Photograph by Sarah Carmody
The Southampton neighborhood is quintessentially South City, sandwiched between St. Louis Hills and the Bevo neighborhood. I’ve lived in every part of Southampton—in an upstairs flat in one of the four-family buildings on Eichelberger; in a one-and-a-half-story 1930s craft house with stone masonry, fake fireplace and leaded stained-glass windows on Delor; and now on the north side, in a house that is older than most of the neighborhood around it.
This is my seventh year in Southampton, and as of this year I’ve officially been a city dweller longer than I was a country girl. When I was a kid, we didn’t have such amenities as sidewalks and streetlights. Instead of waiting for the infamous “South City doorbell” horn to blare, we listened for approaching guests’ distinctive engine pitches and the sounds of the gravel that crunched under their tires. Even before my first hour-long bus ride to school, I knew that living in the country was incredibly lame. Whereas some kids dreamed of being in a Mariah Carey video, I fantasized about walking to the grocery store every day for fresh bread and fruit, measuring distance in blocks instead of acres and having a mailbox attached to my house.
Southampton is a low-key neighborhood. It doesn’t have the obvious draws of the bustling boutiques and art houses in the Central West End or the trendy lofts and nightclubs of downtown. But the past few years have brought some changes. Thanks to extraordinarily affordable housing prices five years ago, the sidewalk in front of my house has a lot of entertaining new traffic. A single gal jogs past, the Croatian dad next door drags in bags from the grocery store, the two guys down the street walk their three dogs or the two gals up the street walk their three dogs, and the electively unmarried hetero couple push their toddler in his stroller.
After the diversification, probably the coolest change to the neighborhood is the revitalization of Macklind Avenue. Four years ago, shops were closing. At Krekeler’s, the neighborhood’s only independent grocery store, you walked into a murky, dusty, depressing interior. The photography studio on the next block had faded, its yellowing pictures propped up in the dirty windows.

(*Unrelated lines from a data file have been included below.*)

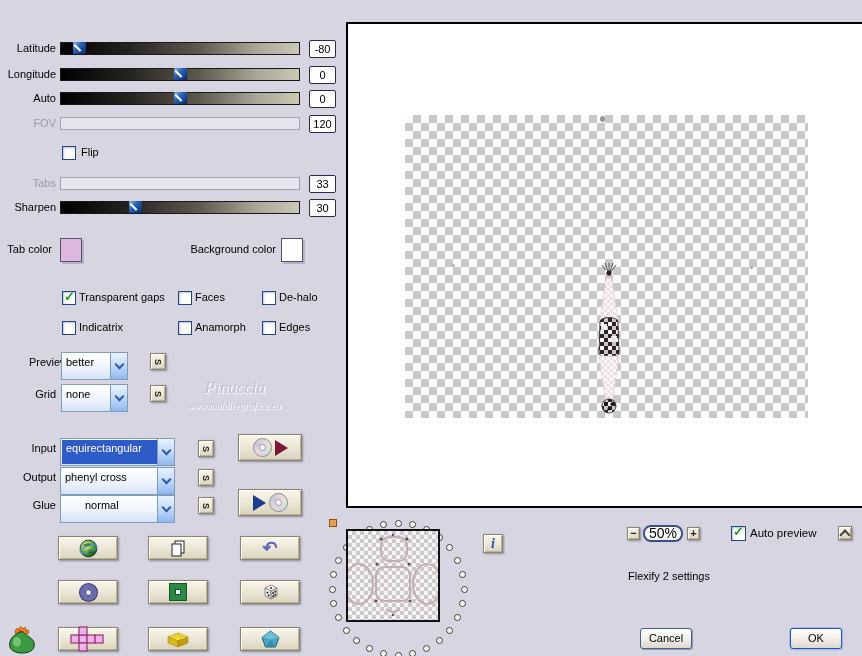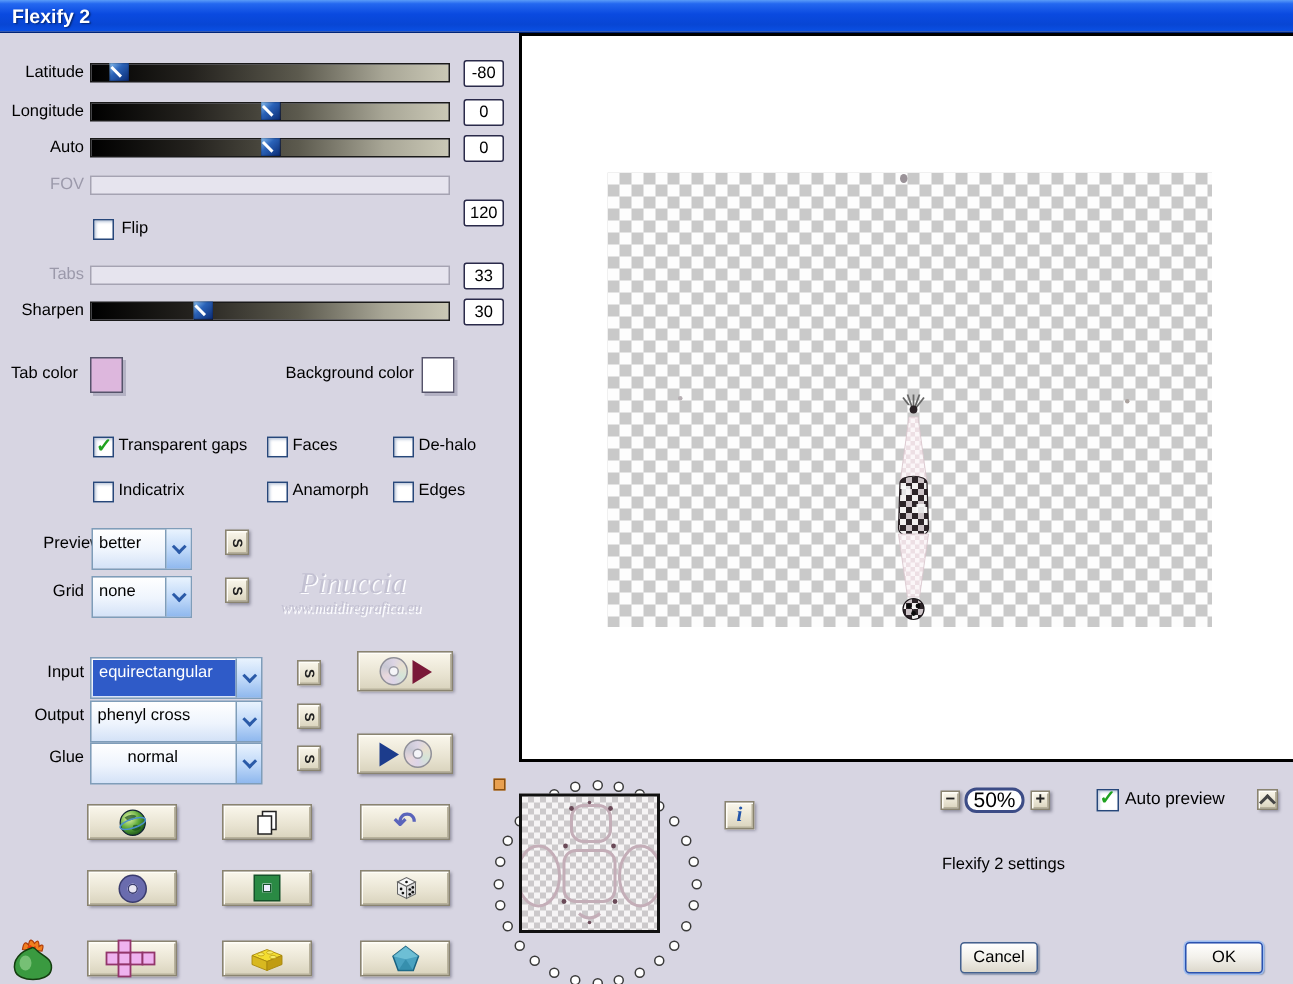--- a/index.html
+++ b/index.html
@@ -108,9 +108,6 @@
 
 <div id="app">
 
-  <div class="titlebar">
-    <div class="title">Flexify 2</div>
-  </div>
 
   <div class="previewpanel"></div>
   <div class="checker-lg"></div>

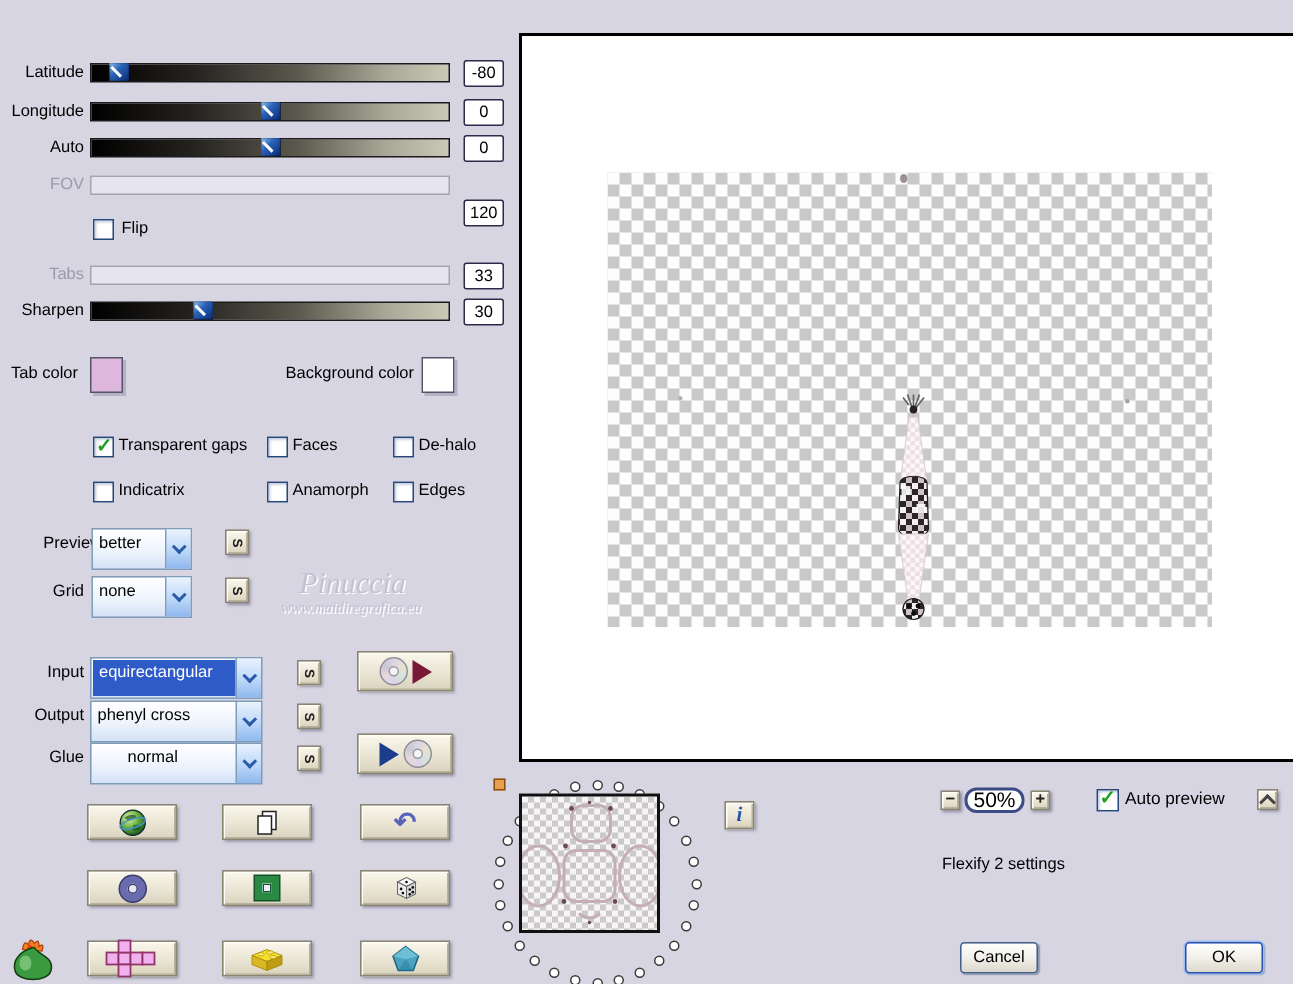--- a/index.html
+++ b/index.html
@@ -169,7 +169,7 @@
 
   <div class="lbl dis" style="left:0;top:117px;width:56px;">FOV</div>
   <div class="slider disabled" style="left:60px;top:117px;"></div>
-  <div class="valuebox" style="left:309px;top:133px;">120</div>
+  <div class="valuebox" style="left:309px;top:115px;">120</div>
 
   <div class="cb" style="left:62px;top:146px;"></div>
   <div class="cblbl" style="left:81px;top:146px;">Flip</div>

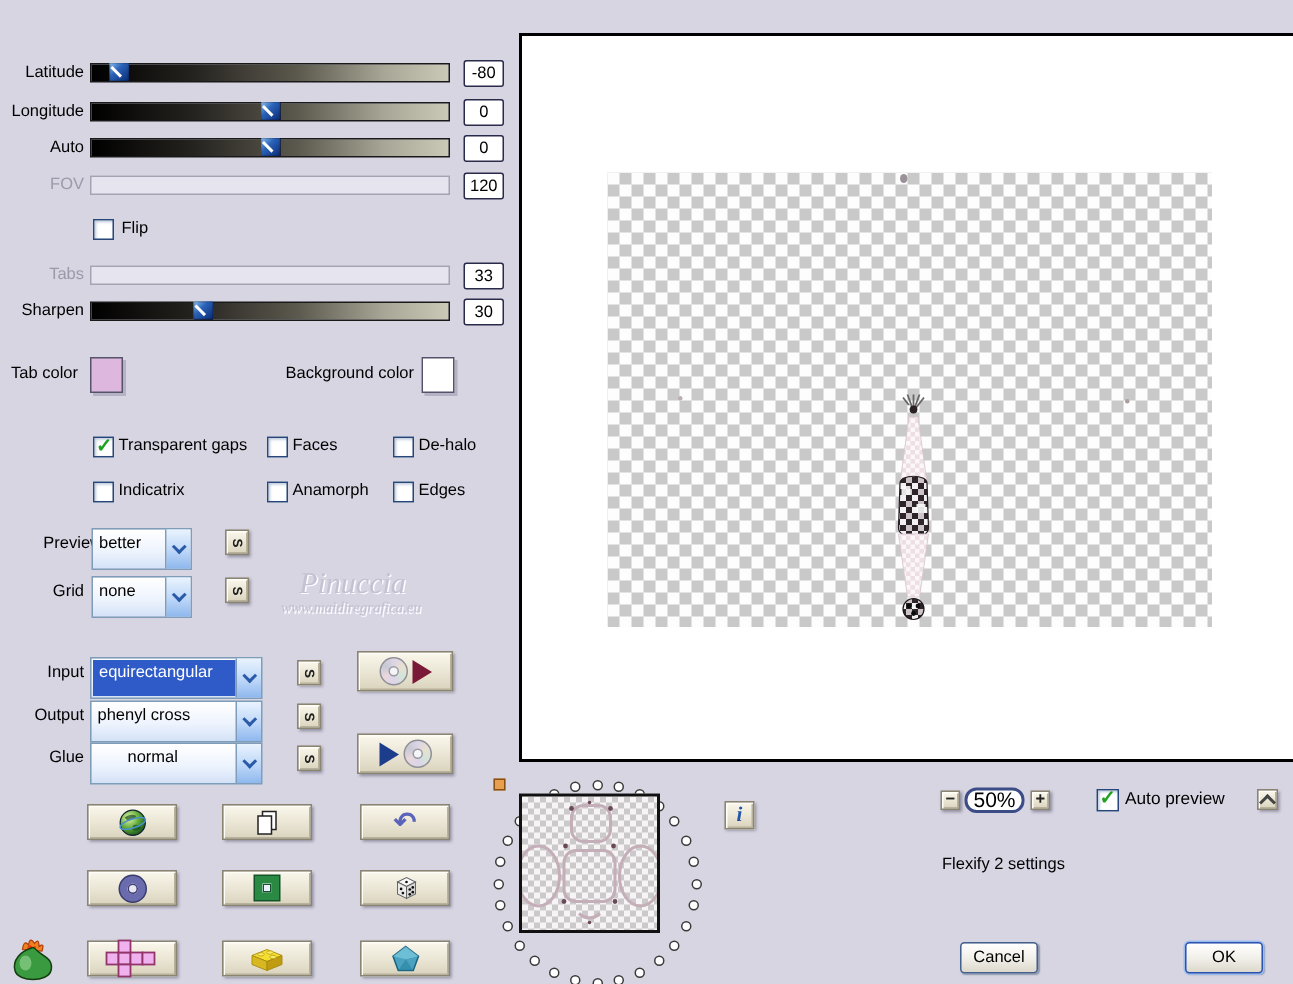--- a/index.html
+++ b/index.html
@@ -97,7 +97,7 @@
   .xpbtn.default{border:1px solid #2a52b0;box-shadow:0 0 0 1px #9cbcf0,1px 1px 1px #8e96ac;}
   
   .wm1{position:absolute;left:170px;top:378px;width:130px;text-align:center;
-    font-family:"Liberation Serif",serif;font-size:20px;font-style:italic;color:#c3c1d2;
+    font-family:"Liberation Serif",serif;font-size:17px;font-style:italic;color:#c3c1d2;
     text-shadow:1px 1px 0 #fdfdff;}
   .wm2{position:absolute;left:158px;top:400px;width:152px;text-align:center;
     font-family:"Liberation Serif",serif;font-size:10px;font-style:italic;color:#c3c1d2;

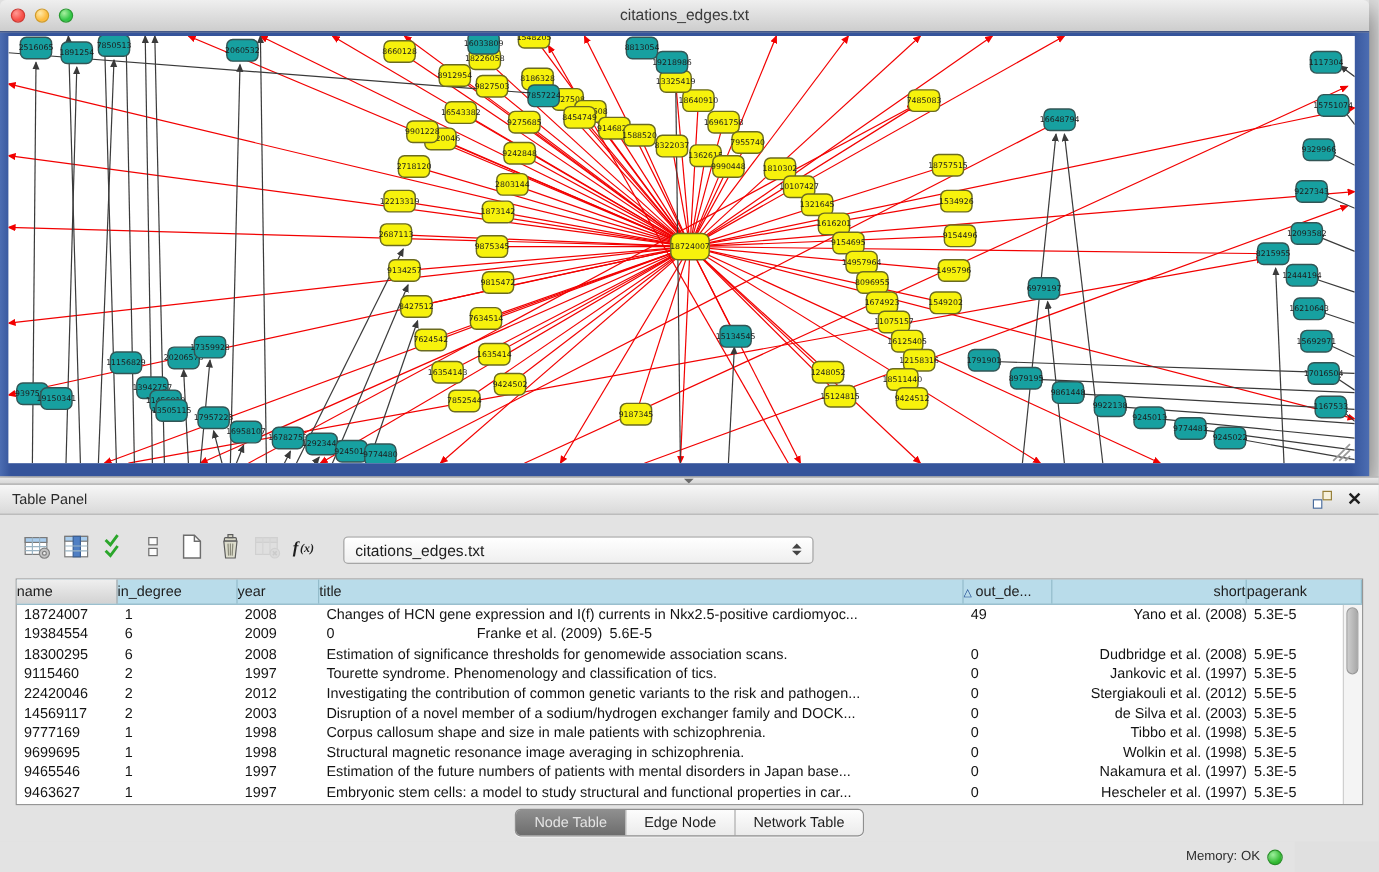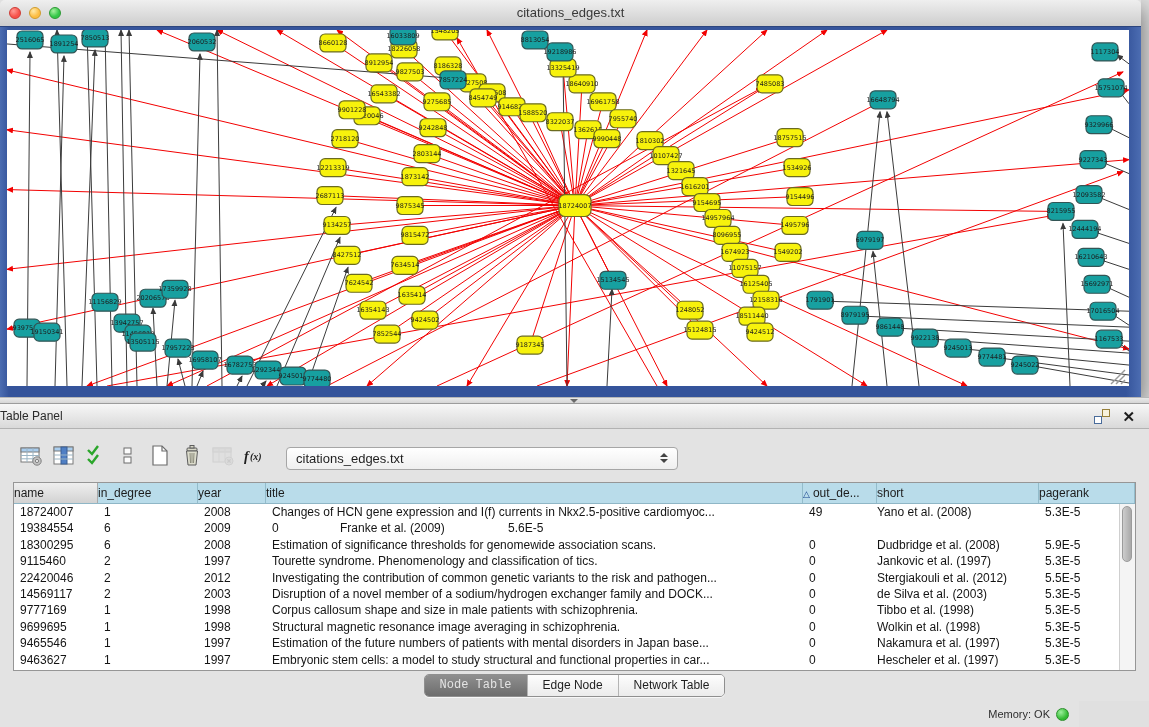--- a/index.html
+++ b/index.html
@@ -41,7 +41,7 @@
                background:#e3e3e3;border-top:1px solid #9c9c9c;}
   .panel-header{height:24px;background:linear-gradient(#f7f7f7,#d9d9d9);
                 border-bottom:1px solid #b2b2b2;display:flex;align-items:center;}
-  .panel-title{font-size:12px;color:#2a2a2a;flex:1;}
+  .panel-title{font-size:12px;color:#2a2a2a;padding-left:10px;flex:1;}
   .panel-controls{display:flex;align-items:center;gap:12px;padding-right:14px;}
   .float-ic{position:relative;width:16px;height:15px;display:inline-block;}
   .float-ic .sq1{position:absolute;right:0;top:0;width:8px;height:8px;border:1.5px solid #97803a;background:#f7f2dd;box-sizing:border-box;}

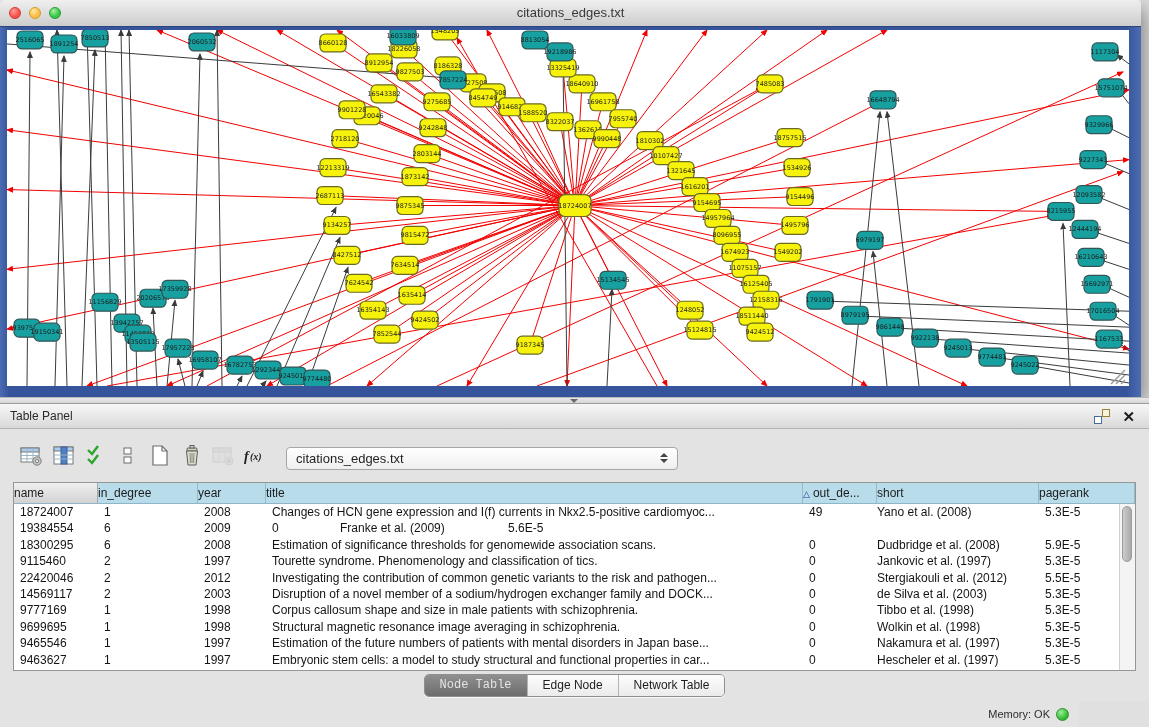--- a/index.html
+++ b/index.html
@@ -71,7 +71,7 @@
   .tcell{font-size:12px;color:#141414;padding-left:6px;box-sizing:border-box;
          white-space:nowrap;overflow:hidden;}
   .c0{width:84px;}.c1{width:100px;}.c2{width:68px;}.c3{flex:1;}
-  .c4{width:74px;}.c5{width:162px;text-align:left;padding-left:0;}.c6{width:96px;}
+  .c4{width:74px;}.c5{width:162px;text-align:right;padding-left:0;}.c6{width:96px;}
   .vscroll{position:absolute;right:0;top:0;bottom:0;width:15px;background:#f4f4f4;border-left:1px solid #cfcfcf;}
   .vthumb{position:absolute;top:2px;left:2px;width:10px;height:56px;border-radius:6px;
           background:linear-gradient(90deg,#cdcdcd,#a9a9a9);border:1px solid #9b9b9b;box-sizing:border-box;}

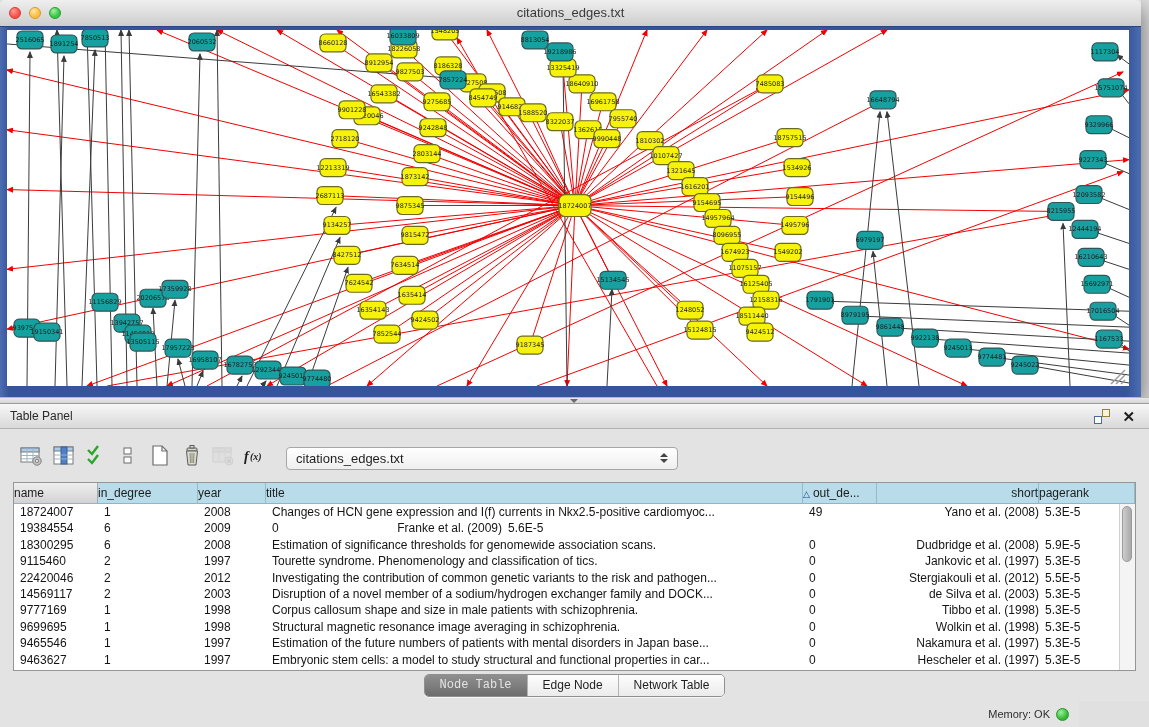--- a/index.html
+++ b/index.html
@@ -82,7 +82,7 @@
   .seg .tab{font-size:12px;padding:0 15px;border:none;line-height:21px;
             background:linear-gradient(#fdfdfd,#ebebeb);color:#1e1e1e;border-left:1px solid #b4b4b4;cursor:default;}
   .seg .tab:first-child{border-left:none;}
-  .seg .tab.active{background:linear-gradient(#8f8f8f,#6d6d6d);color:#e4e4e4;font-family:Liberation Mono, monospace;}
+  .seg .tab.active{background:linear-gradient(#8f8f8f,#6d6d6d);color:#e4e4e4;}
 
   
   #status-bar{position:absolute;bottom:0;left:0;width:1079px;height:26px;background:#e3e3e3;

The façade of the dry cleaners was peeling, and no one ever seemed to go in or come out.
That dry cleaners is now Murdoch Perk, a café serving breakfast, lunch, coffee and decadent desserts. A member of the wait staff walks by in a “SoHa, St. Louis” T-shirt. The bare brick walls are hung with works from local artists, and the tables are filled with young parents, retirees and college kids taking advantage of the free Wi-Fi access.
The old photography studio is becoming an antique store, and the old resale shop has been turned into Home Eco, a store filled with recycled and environmentally friendly clothing and cleaning products.
The Krekeler family, who shut the doors of their grocery store for more than a year, reopened at the same location Thanksgiving weekend. Its new name, Macklind Avenue Deli, is painted mural-style on the front of the building. Inside, the completely renovated store is airy and well-lit, the deli sells fine meats and cheeses and the shelves hold an extensive beer selection.
Across Chippewa, monks hold a meditation night at the World Café, and people eat Cuban and Mexican food on the tiny patio of La Tropicana bodega. On quiet spring nights when all the windows are open, you hear things: A tropical bird makes unearthly noises a few houses down; a schoolkid practices his trombone; a young married couple argues about which of them didn’t let the dog out in time. People call “Hello, neighbor!” from their porches to avoid mispronouncing each other’s equally foreign names.
In the country, small-town gossip travels with frightening speed, but in the city, privacy fences—real or imagined—seem to separate us from our neighbors. Yet the Southampton e-mail list is abuzz with the latest news of whose car got egged last summer, who’s complaining to the alderman about noise-ordinance violations and who hasn’t cleaned the newspapers off their front steps in two weeks. For a neighborhood no longer in transition, these are the big problems.
I came to Southampton an eager student of city life, and here are the results of my study: Global warming has blunted our winters, and the summers are ever the same thick, hot, wet towel wrapped around the head, but Southampton still manages to get a little cooler every single year.